B.                 Bentuk-Bentuk Tafsir bi al-Ma’tsur
1.      Bentuk Riwayah
Allah memberikan jaminan kepada Nabi SAW untuk bertanggung jawab dalam hal melindungi al-Quran dan menjelaskannya. Nabi pun memahami al-Quran dengan sempurna baik secara global dan secara terperinci. Untuk kemudian dijelaskan kepada para sahabat. Mereka dapat memahami al-Quran yang kemudian diriwayatkan kepada orang lain dan meriwayatkannya kepada tabi’in. Rasulullah menjelaskan kepada para sahabat seluruh makna yang terdapat dalam al-Quran, sebagaimana beliau menerangkan lafadhnya.
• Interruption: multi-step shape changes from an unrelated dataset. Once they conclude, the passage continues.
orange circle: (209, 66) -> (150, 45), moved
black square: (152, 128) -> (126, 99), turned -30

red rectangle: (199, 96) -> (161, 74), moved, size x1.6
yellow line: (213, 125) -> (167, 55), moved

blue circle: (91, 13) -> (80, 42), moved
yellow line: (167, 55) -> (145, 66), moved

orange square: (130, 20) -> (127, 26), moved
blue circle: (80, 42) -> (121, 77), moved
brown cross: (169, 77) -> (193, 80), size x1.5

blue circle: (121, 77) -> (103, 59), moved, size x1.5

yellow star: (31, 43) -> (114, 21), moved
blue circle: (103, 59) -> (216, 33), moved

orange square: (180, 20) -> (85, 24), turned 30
Oleh karena itu, periode ini disebut juga dengan periode syafahiyah yaitu bentuk pengajaran secara langsung.[12]
Para sahabat dalam menafsirkan al-Quran pada masa ini berpegang kepada al-Quran, sebab apa yang dikemukakan secara global di satu tempat dijelaskan secara terperinci di tempat lain. Ketika para sahabat kesulitan dalam memahami suatu ayat, maka mereka akan menghadap Rasulullah SAW dan merujuk kepadanya. Rasulullah menjelaskan kepada para sahabat apa yang sekiranya dikehendaki olehnya dan juga dianggap perlu untuk disampaikan. Pemahaman sahabat terhadap al-Quran sangat bergantung pada apa yang didapatkan dari Rasulullah. Itulah sebabnya, dalam keadaan apapun Rasulullah selalu di damping oleh para sahabat meskipun tidak semua sahabat dapat mendampingi Rasulullah setiap harinya.[13]
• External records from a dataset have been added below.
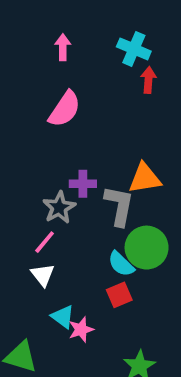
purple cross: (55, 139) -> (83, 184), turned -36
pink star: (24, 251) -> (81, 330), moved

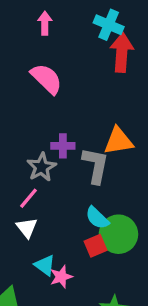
red arrow: (148, 80) -> (122, 53), size x1.6
pink semicircle: (65, 109) -> (46, 79), turned -80
green circle: (147, 248) -> (118, 234), moved

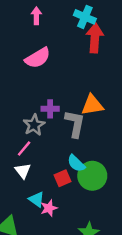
pink semicircle: (46, 79) -> (38, 58), turned 105
red square: (96, 246) -> (63, 178), moved

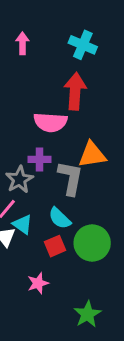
red arrow: (95, 38) -> (75, 91), moved
pink semicircle: (38, 58) -> (50, 122), moved, turned 35
cyan semicircle: (76, 163) -> (60, 218), moved
cyan triangle: (36, 199) -> (22, 224), moved

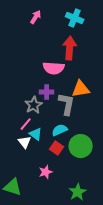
pink arrow: (22, 43) -> (36, 17), turned 32
cyan semicircle: (60, 218) -> (60, 130), turned 112
red square: (55, 246) -> (57, 148), turned -32

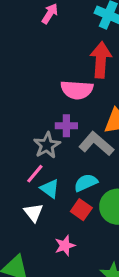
gray L-shape: (67, 104) -> (96, 144), turned -60
white triangle: (25, 142) -> (33, 213), moved

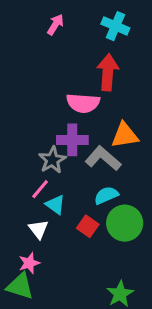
purple cross: (66, 126) -> (72, 140), size x1.4
cyan semicircle: (86, 183) -> (106, 195), moved
pink star: (65, 246) -> (29, 263), moved

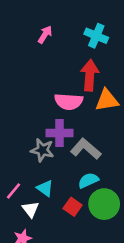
orange triangle: (125, 135) -> (107, 100), moved
gray star: (52, 160) -> (42, 150), turned -30
pink line: (40, 189) -> (13, 191), moved

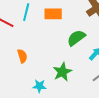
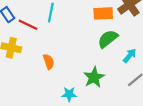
orange rectangle: (53, 14) -> (103, 13), moved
Sahabat juga menggunakan metode ijtihad dan pemahamannya apabila tidak mendapatkan tafsir dalam al-Quran dan Sunnah Rasulullah. Proses yang dilalui untuk mengetahui makna ayat yaitu dengan mengetahui letak bahasa dan rahasianya, mengetahui kebiasaan bangsa Arab, mengetahui keadaan orang Yahudi dan Nasrani di Jazirah Arab ketika turunnya al-Quran dan membuka wawasan yang luas dalam rangka melakukan analisis.[14]
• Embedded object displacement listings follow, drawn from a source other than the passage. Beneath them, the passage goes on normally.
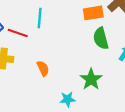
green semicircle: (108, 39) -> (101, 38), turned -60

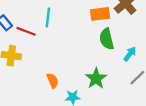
orange semicircle: (43, 68) -> (53, 81), moved

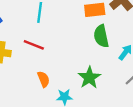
red line: (26, 31) -> (34, 45), moved

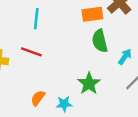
orange semicircle: (44, 79) -> (38, 98), moved, turned -119

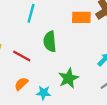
green semicircle: (100, 41) -> (50, 41), moved
red line: (31, 52) -> (22, 56), moved

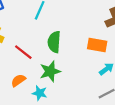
orange rectangle: (81, 17) -> (97, 45), moved
green star: (68, 78) -> (50, 71), moved

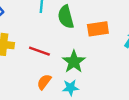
green semicircle: (54, 42) -> (66, 17), moved
orange rectangle: (97, 45) -> (98, 29), moved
Ketika penaklukan Islam semakin luas, para sahabat terdorong berpindah ke daerah-daerah taklukan. Mereka membawa ilmu masing-masing, dari tangan mereka inilah, tabi’in (murid mereka) belajar dan menimba ilmu, sehingga timbullah berbagai mazhabdan perguruan tafsir. Di Madinah misalnya, Ubay bin Ka’ab, di Mekkah berdiri perguruan Ibnu Abbas dan di Irak berdiri perguruan Ibnu Mas’ud. Pada masa tabi’in ini, tafsir tetap konsisten dengan metode penerimaan dan periwayatan.
2.      Bentuk Tadwin
Ilmu tafsir tumbuh sejak zaman Rasulullah, Rasulullah beserta sahabat mentradisikan, menguraikan, dan menafsirkan al-Quran sesaat setelah turunnya. Tradisi ini terus berlangsung sampai Rasulullah wafat. Tafsir bi al-Ma’tsur yang bersumber dari Rasulullah, para sahabat, tabi’in dan tabi’ tabi’in itu diturunkan oleh generasi berikutnya melalui periwayatan. Hal tersebut terus berlangsung sampai periode awal pengkodifikasian hadis, yang pada saat itu, tafsir merupakan salah satu bahagian kitab hadis.[15]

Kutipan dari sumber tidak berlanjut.